Talkpunkt 2019 - TABUS

TALKpunkt an der KH Freiburg im WS 2019/20


Die Katholische Hochschule Freiburg lädt wieder zu ihrer öffentlichen Vortrags- und Gesprächsreihe „TALKpunkt“ ein.
Das aktuelle Rahmenthema lautet: „TABUS“. Prominente Referent*innen sprechen in einem Vortrag aus ihrer Perspektive und Forschung. Im Anschluss wird eine Fishbowl-Dikussion stattfinden, bei der Sie die Möglichkeit haben, Ihre Sichtweise zu vertreten und Fragen anzubringen.
Voranmeldung möglich unter: talkpunkt@stud.kh-freiburg.de

Tabus. Termine
 

Di 29.10. um 18:00 Uhr
„PÄDOPHILIE“ - Mit zusätzlicher Liveübertragung in die Aula 1000

Prof. Dr. med. Dr. phil. Klaus M. Beier, Berlin
Facharzt für Psychotherapeutische Medizin, Psychoanalytiker, Direktor des Institutes für Sexualwissenschaft und Sexualmedizin - Campus Charité Mitte - Universitätsmedizin Berlin

Di 05. 11. um 18:00 Uhr
„PROSTITUTION"- Mit zusätzlicher Liveübertragung in die Aula 1000
Emilija Mitrovic, Hamburg
BdWi, Sozialwissenschaftlerin, Projektbüro für sozialwissenschaftliche Studien, Migration und Gender - Hamburg

Di 03.12. um 18:00 Uhr
„ABTREIBUNG"

Katja Krolzik-Matthei, Merseburg
Wissenschaftliche Mitarbeiterin der Hochschule Merseburg, Sexualwissenschaftlerin, Dipl. Sozialpädagogin

Voranmeldung möglich unter: talkpunkt@stud.kh-freiburg.de
Veranstaltungsort: Katholische Hochschule Freiburg, Großer Festsaal des Deutschen Cariatsverbandes, Karlstraße 36, 79104 Freiburg, Zugang via Wölflinstraße und Karlstraße

TABUS. Referenten

 

Di 29.10. um 18:00 Uhr
„PÄDOPHILIE“ - Mit zusätzlicher Liveübertragung in die Aula 1000

Prof. Dr. med. Dr. phil. Klaus M. Beier, Berlin
Facharzt für Psychotherapeutische Medizin, Psychoanalytiker, Direktor des Institutes für Sexualwissenschaft und Sexual- medizin - Campus Charité Mitte - Universitätsmedizin Berlin

Pädophilie ist eines der Tabu-Themen unserer diesjährigen Talkpunkt Reihe. Klaus M. Beier gilt als einer der führenden Experten auf diesem Gebiet. Er wird sein Wissen und seine Erfahrungen zu diesem Thema vorstellen und sich anschließend in einer Diskussionsrunde mit uns austauschen.

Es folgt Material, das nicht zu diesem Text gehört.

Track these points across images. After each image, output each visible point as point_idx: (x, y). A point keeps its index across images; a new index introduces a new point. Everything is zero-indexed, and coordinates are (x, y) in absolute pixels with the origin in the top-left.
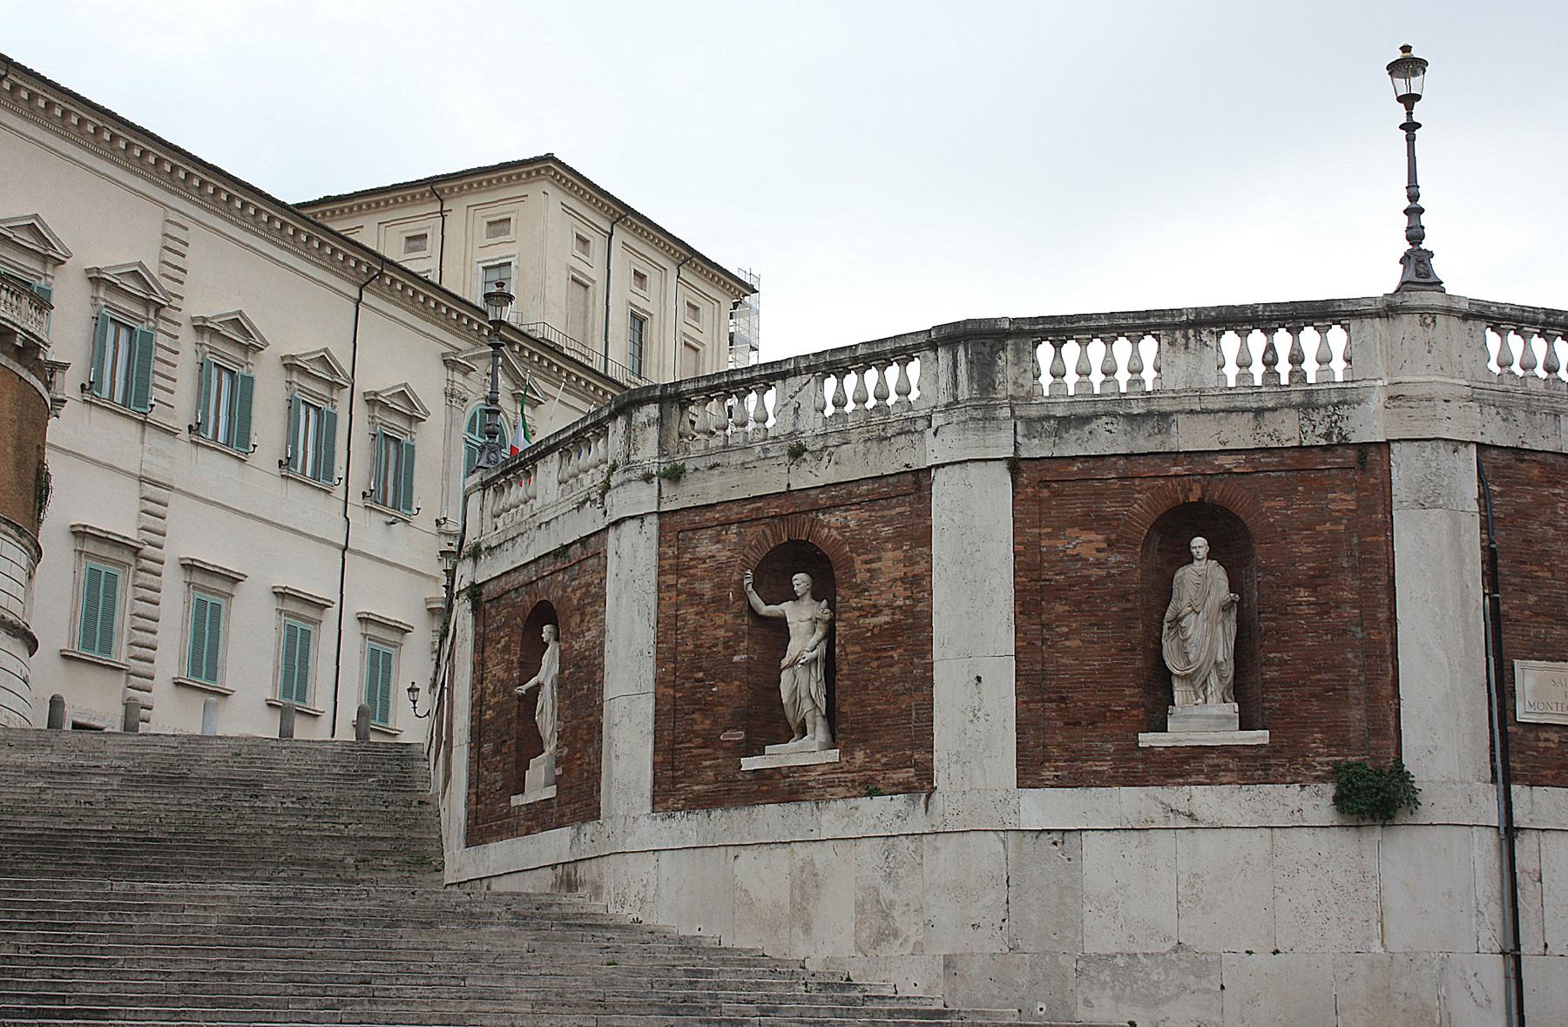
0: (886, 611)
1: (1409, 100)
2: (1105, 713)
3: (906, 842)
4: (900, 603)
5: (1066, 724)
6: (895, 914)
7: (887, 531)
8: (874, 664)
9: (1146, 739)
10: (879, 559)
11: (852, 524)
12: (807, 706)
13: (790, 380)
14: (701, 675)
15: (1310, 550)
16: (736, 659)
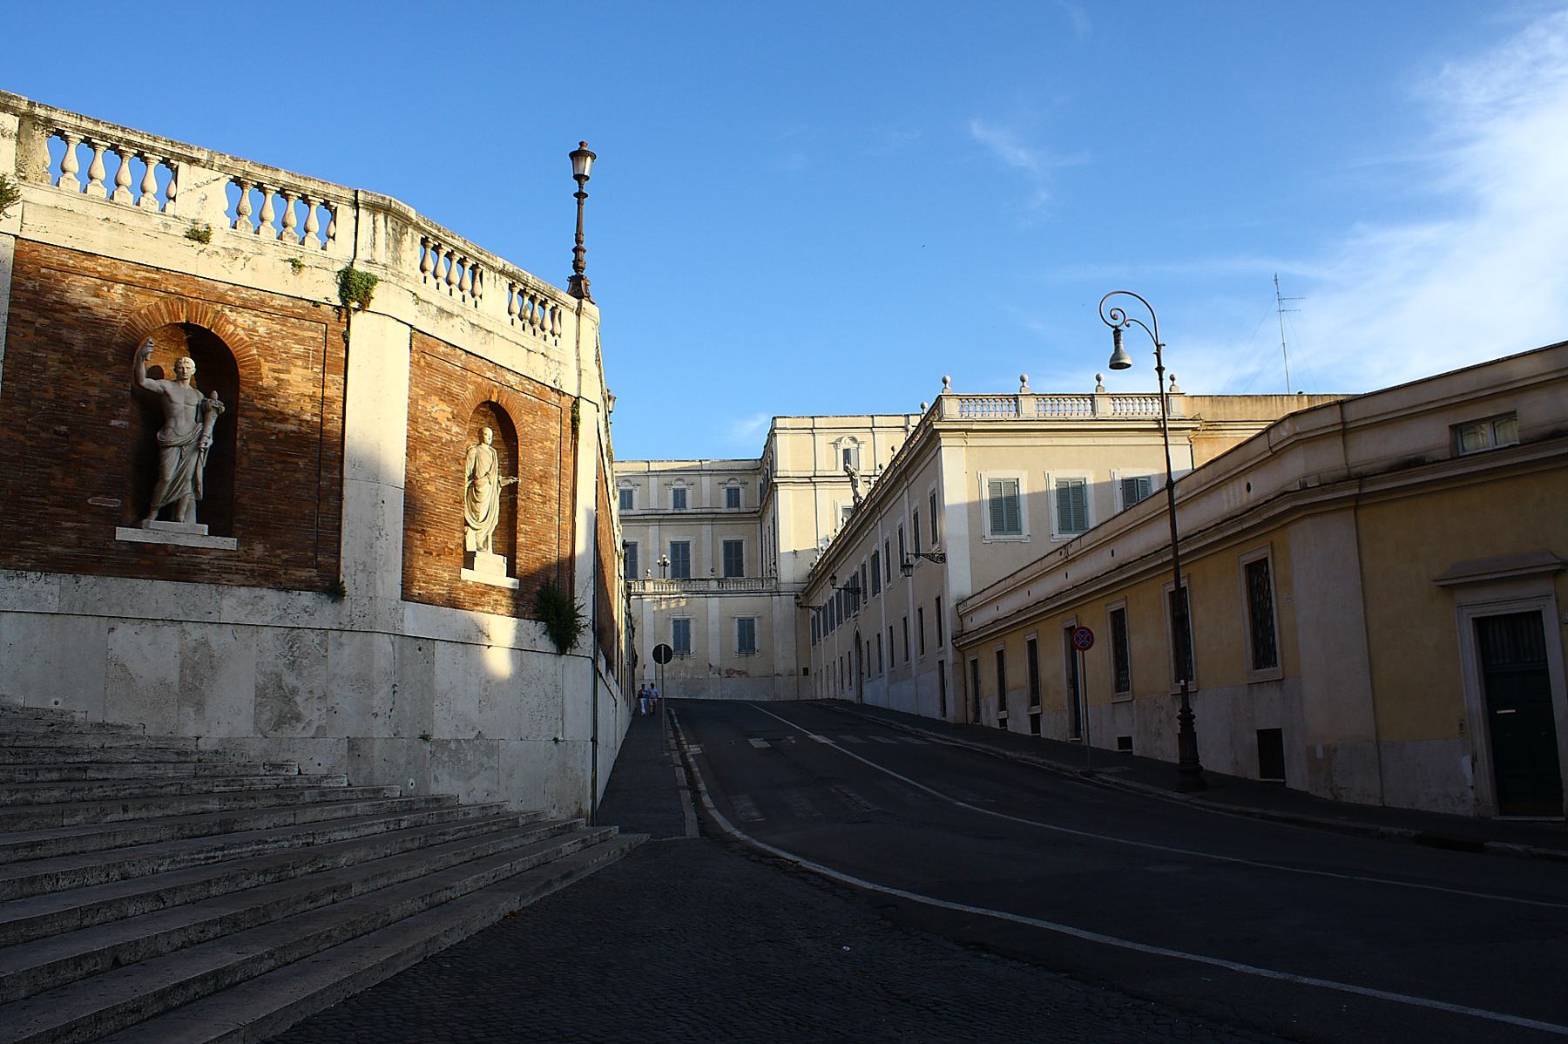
0: (293, 421)
1: (580, 178)
2: (444, 549)
3: (312, 635)
4: (307, 417)
5: (425, 552)
6: (298, 699)
7: (297, 349)
8: (278, 466)
9: (466, 574)
10: (288, 372)
11: (262, 330)
12: (189, 488)
13: (196, 169)
14: (63, 428)
15: (541, 457)
16: (114, 423)
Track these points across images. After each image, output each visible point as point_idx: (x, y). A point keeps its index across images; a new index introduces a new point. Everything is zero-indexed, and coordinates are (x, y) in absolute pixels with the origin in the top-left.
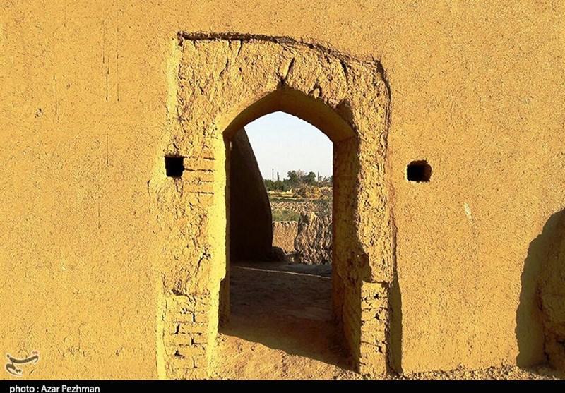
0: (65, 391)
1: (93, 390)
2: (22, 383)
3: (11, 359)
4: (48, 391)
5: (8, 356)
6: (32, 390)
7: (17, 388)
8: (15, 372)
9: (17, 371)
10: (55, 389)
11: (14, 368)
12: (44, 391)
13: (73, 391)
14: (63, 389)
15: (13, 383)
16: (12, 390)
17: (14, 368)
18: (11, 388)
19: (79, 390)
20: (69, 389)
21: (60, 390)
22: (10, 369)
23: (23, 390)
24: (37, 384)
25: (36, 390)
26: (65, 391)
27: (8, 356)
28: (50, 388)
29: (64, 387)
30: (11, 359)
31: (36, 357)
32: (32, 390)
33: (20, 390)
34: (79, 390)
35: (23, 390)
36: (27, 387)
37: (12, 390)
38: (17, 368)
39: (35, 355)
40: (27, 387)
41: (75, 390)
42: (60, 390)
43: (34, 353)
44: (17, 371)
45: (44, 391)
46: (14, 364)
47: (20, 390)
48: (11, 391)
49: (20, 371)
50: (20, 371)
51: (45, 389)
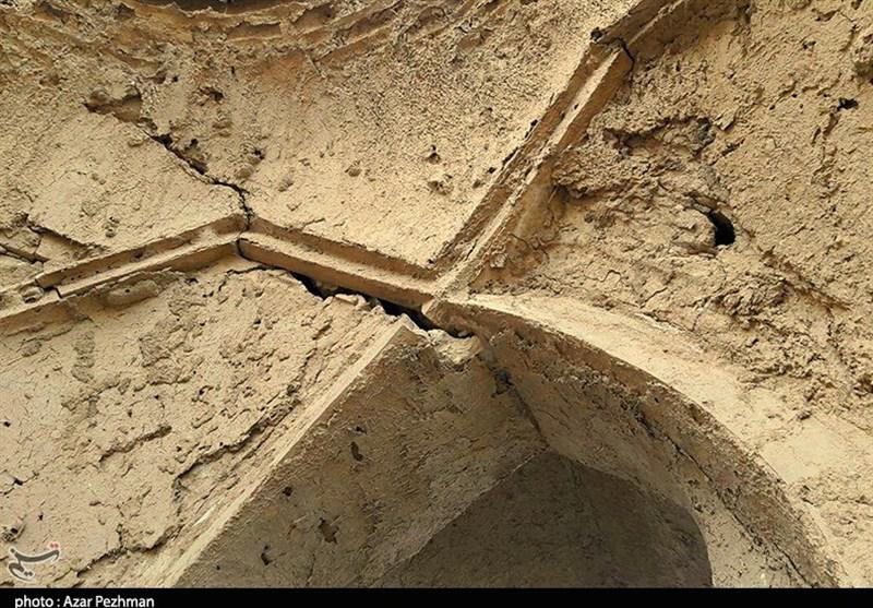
0: (101, 604)
1: (143, 603)
2: (33, 593)
3: (17, 555)
4: (75, 605)
5: (13, 551)
6: (49, 603)
7: (26, 600)
8: (24, 577)
9: (26, 574)
10: (85, 602)
11: (21, 569)
12: (68, 605)
13: (113, 605)
14: (98, 602)
15: (21, 592)
16: (19, 603)
17: (21, 569)
18: (17, 601)
19: (122, 603)
20: (106, 602)
21: (93, 603)
22: (15, 571)
23: (36, 603)
24: (57, 594)
25: (56, 603)
26: (101, 604)
27: (13, 551)
28: (78, 600)
29: (99, 599)
30: (17, 555)
31: (57, 553)
32: (49, 603)
33: (32, 603)
34: (122, 603)
35: (36, 603)
36: (42, 599)
37: (19, 603)
38: (26, 570)
39: (54, 549)
40: (42, 599)
41: (117, 603)
42: (93, 603)
43: (52, 546)
44: (26, 574)
45: (68, 605)
46: (22, 563)
47: (32, 603)
48: (17, 605)
49: (31, 574)
50: (31, 574)
51: (70, 603)
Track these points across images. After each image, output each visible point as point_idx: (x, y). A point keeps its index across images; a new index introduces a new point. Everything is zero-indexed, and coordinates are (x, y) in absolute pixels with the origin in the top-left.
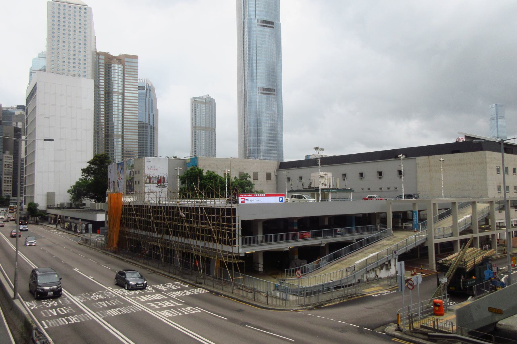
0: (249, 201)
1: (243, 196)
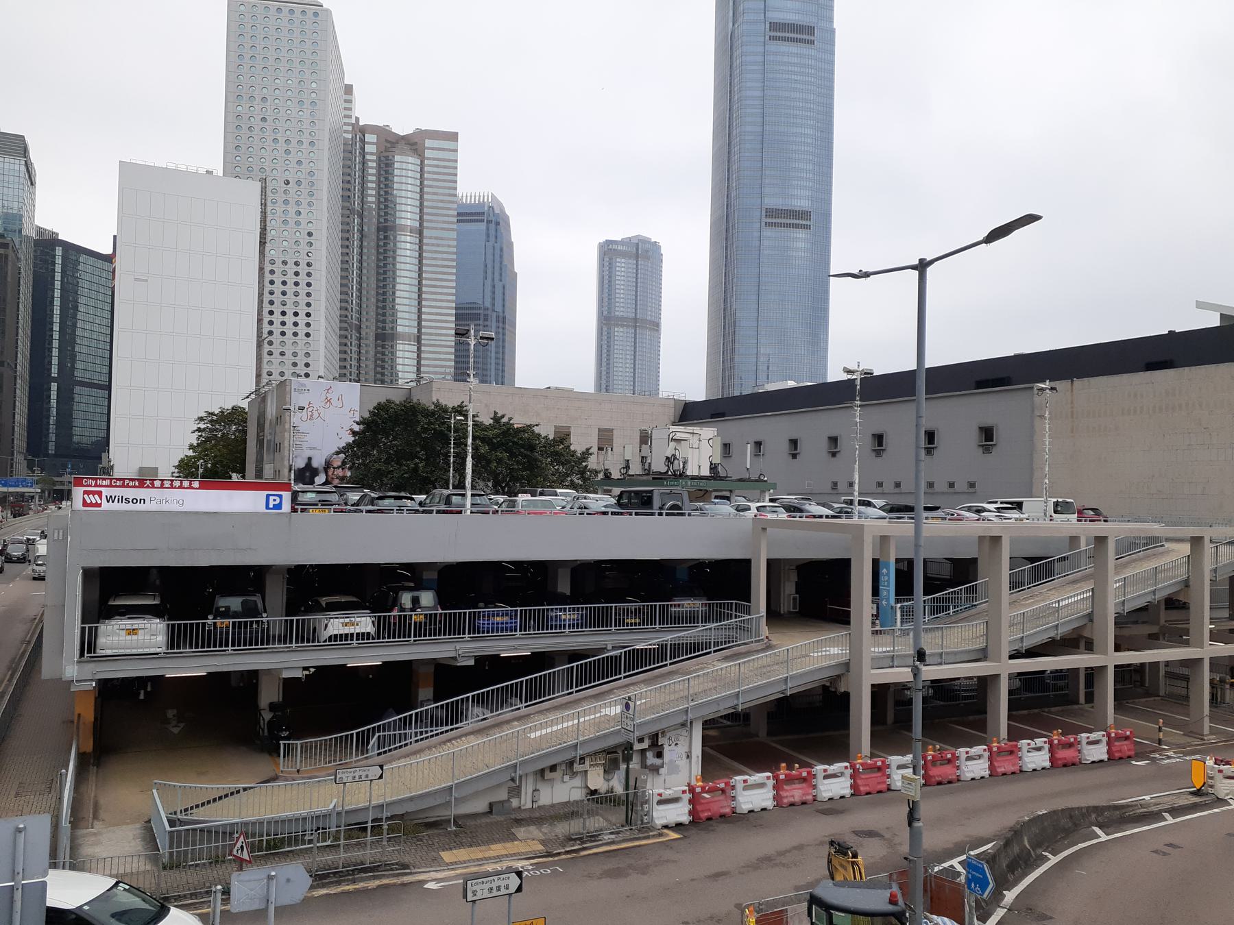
0: (121, 500)
1: (96, 485)
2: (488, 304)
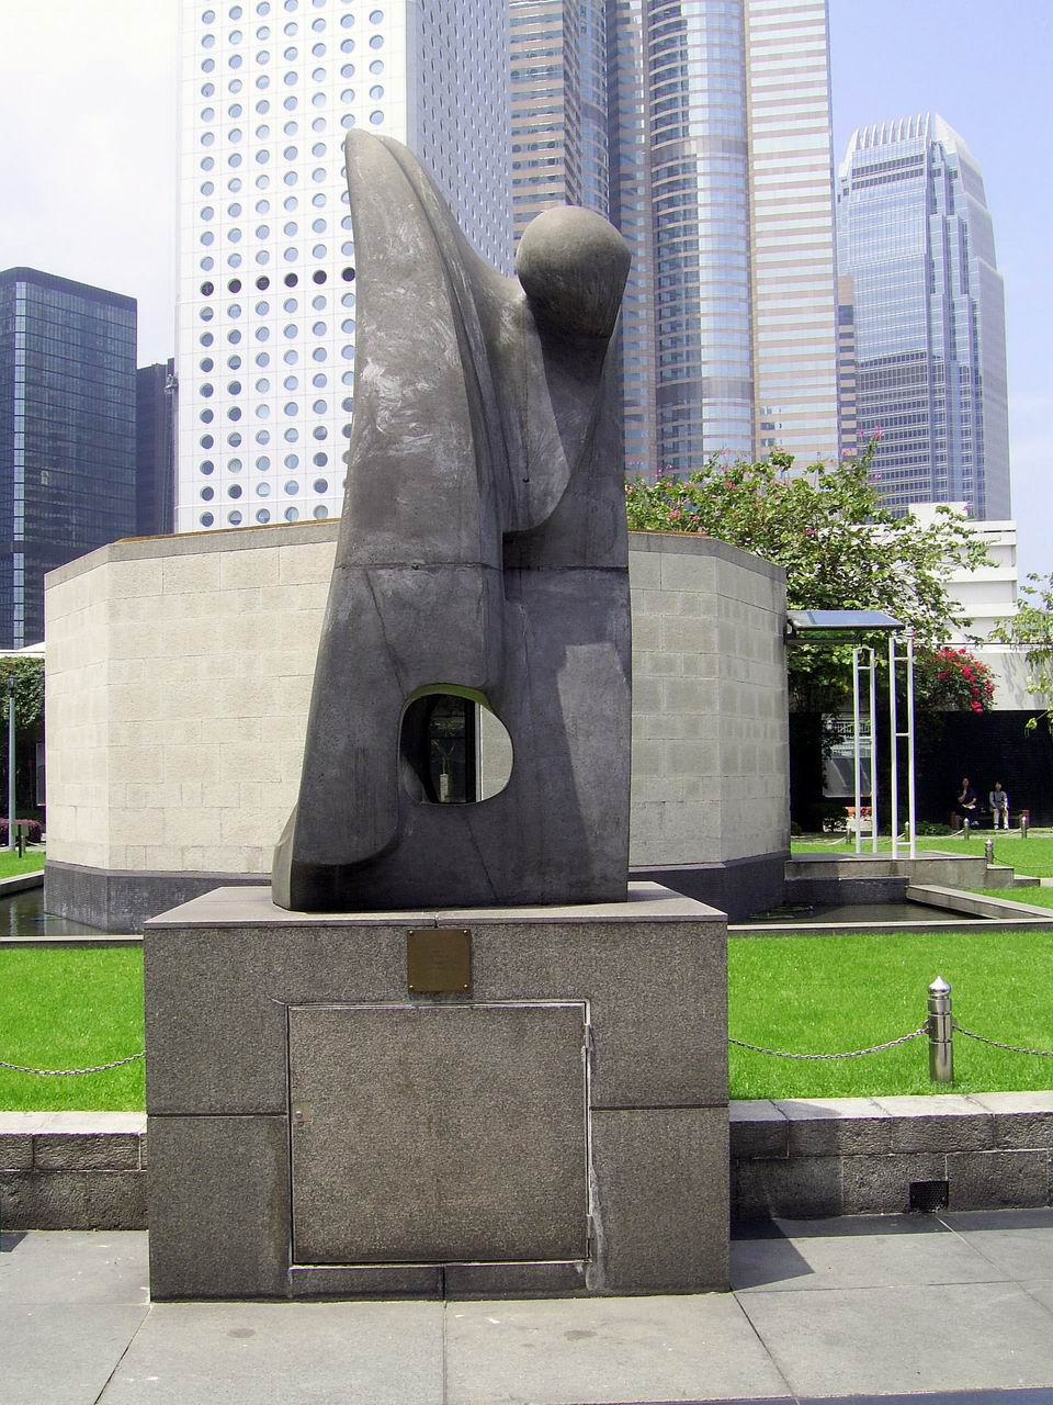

Klaus M. Beier studierte an der Freien Universität in Berlin und promovierte 1986 in der Medizin und zwei Jahre später in der Philosophie. Heute leitet er das Institut für Sexualwissenschaft und Sexualmedizin der Charité in Berlin. Beier und sein Team sind in der Diagnostik und Therapie pädophiler Männer besonders engagiert. Spitzenreiter sind sie mit dem Forschungsprojekt „Kein Täter werden“, das seit 2005 besteht und sich vor allem der Prävention sexuellen Missbrauchs im Dunkelfeld gewidmet ist.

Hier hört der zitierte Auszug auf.